§ Your assignment
Set down, word for word, the part of the forum thread about TACACS+ authentication on ISE 2.3 that opens with the words "ozzyBLR · ‎10-27-2020" and closes with "prior to 3.0).".

--- Excerpt provided ---

Solved: TACACS+ authentication on ISE 2.3 with Base license

ozzyBLR · ‎10-27-2020

Hello everyone.

As I see from the ISE ordering guide the Device Administration license is needed to activate TACACS+ features. The question is will my ISE perform user authentication only as a TACACS+ server when running just Base license?

The set up as follows. I have a 2960 switch and ISE 2.3 (Base license) joined with the AD server. My goal is to allow AD users to access network devices. The plan is to specify the ISE address as a TACACS+ server in 2960 configuration and set some policies in the ISE to fine-tune access rules. Any chances?

Marvin Rhoads · ‎10-28-2020

You need the Device Administration license if you want to use ISE as a TACACS server. Device Admin also requires a minimum order of 100 Base licenses (for versions prior to 3.0).

You can authenticate users to login to network devices using RADIUS with only Base licenses.

--- Dataset extract ---

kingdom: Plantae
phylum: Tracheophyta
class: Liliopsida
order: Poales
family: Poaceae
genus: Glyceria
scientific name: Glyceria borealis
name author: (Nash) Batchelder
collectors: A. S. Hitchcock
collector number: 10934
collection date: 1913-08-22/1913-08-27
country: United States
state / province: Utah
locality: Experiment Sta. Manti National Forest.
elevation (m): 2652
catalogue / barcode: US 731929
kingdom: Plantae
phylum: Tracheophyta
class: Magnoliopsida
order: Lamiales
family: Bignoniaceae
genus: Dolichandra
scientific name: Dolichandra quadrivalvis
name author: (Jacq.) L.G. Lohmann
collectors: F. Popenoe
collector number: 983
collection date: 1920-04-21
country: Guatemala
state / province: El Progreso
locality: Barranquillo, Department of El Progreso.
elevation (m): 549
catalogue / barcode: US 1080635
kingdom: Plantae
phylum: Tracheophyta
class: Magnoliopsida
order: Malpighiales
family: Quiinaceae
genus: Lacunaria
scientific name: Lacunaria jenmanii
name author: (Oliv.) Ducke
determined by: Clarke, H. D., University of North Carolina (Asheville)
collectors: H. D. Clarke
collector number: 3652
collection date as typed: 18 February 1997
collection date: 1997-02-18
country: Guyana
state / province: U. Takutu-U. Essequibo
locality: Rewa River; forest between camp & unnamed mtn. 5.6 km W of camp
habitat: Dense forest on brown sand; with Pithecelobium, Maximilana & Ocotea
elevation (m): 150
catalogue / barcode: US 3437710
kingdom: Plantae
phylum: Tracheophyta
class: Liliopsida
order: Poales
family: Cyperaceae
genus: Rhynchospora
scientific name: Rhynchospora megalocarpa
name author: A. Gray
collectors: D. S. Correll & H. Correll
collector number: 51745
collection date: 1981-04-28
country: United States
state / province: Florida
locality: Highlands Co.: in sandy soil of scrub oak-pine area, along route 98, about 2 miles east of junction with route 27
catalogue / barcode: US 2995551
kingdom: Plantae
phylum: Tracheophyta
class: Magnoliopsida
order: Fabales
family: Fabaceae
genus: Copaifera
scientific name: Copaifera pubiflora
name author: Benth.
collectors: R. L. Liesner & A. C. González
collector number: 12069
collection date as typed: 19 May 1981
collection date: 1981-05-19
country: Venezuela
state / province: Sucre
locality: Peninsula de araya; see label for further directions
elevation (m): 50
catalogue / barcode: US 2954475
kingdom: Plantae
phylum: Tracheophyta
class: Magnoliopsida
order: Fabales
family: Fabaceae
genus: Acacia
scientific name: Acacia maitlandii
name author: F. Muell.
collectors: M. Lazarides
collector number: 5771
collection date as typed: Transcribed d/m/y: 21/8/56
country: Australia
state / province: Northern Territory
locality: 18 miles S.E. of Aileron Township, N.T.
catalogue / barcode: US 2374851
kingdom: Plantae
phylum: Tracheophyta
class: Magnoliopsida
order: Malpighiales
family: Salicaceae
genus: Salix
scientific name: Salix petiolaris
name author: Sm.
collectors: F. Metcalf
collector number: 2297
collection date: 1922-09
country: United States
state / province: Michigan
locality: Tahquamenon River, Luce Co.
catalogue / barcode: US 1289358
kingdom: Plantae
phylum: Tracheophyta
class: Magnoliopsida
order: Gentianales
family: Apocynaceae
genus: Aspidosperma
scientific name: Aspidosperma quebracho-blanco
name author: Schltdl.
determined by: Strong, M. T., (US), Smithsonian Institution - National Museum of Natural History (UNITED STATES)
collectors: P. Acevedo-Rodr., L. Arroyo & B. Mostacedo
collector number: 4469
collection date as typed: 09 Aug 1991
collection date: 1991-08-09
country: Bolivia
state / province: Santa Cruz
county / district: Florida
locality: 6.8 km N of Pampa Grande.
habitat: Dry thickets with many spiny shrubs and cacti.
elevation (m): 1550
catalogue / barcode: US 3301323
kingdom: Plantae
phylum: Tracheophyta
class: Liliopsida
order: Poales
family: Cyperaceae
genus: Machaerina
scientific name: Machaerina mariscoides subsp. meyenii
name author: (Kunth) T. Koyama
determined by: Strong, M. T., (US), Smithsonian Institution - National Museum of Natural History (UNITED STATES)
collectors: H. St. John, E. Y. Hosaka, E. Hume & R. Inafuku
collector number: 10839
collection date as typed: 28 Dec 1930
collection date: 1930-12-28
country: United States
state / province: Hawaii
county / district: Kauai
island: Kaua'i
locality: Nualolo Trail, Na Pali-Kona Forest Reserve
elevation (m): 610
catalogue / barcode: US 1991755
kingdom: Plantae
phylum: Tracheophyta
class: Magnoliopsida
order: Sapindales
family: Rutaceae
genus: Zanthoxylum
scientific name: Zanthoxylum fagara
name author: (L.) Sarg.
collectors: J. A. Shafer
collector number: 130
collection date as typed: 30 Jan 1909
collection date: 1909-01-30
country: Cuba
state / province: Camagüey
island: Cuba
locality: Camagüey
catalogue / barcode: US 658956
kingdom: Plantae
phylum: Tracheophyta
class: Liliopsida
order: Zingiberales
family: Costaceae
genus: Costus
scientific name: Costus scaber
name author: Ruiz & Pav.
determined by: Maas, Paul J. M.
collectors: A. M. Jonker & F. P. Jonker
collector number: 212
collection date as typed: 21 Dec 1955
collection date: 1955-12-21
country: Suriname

---

§ Task response
ozzyBLR · ‎10-27-2020

Hello everyone.

As I see from the ISE ordering guide the Device Administration license is needed to activate TACACS+ features. The question is will my ISE perform user authentication only as a TACACS+ server when running just Base license?

The set up as follows. I have a 2960 switch and ISE 2.3 (Base license) joined with the AD server. My goal is to allow AD users to access network devices. The plan is to specify the ISE address as a TACACS+ server in 2960 configuration and set some policies in the ISE to fine-tune access rules. Any chances?

Marvin Rhoads · ‎10-28-2020

You need the Device Administration license if you want to use ISE as a TACACS server. Device Admin also requires a minimum order of 100 Base licenses (for versions prior to 3.0).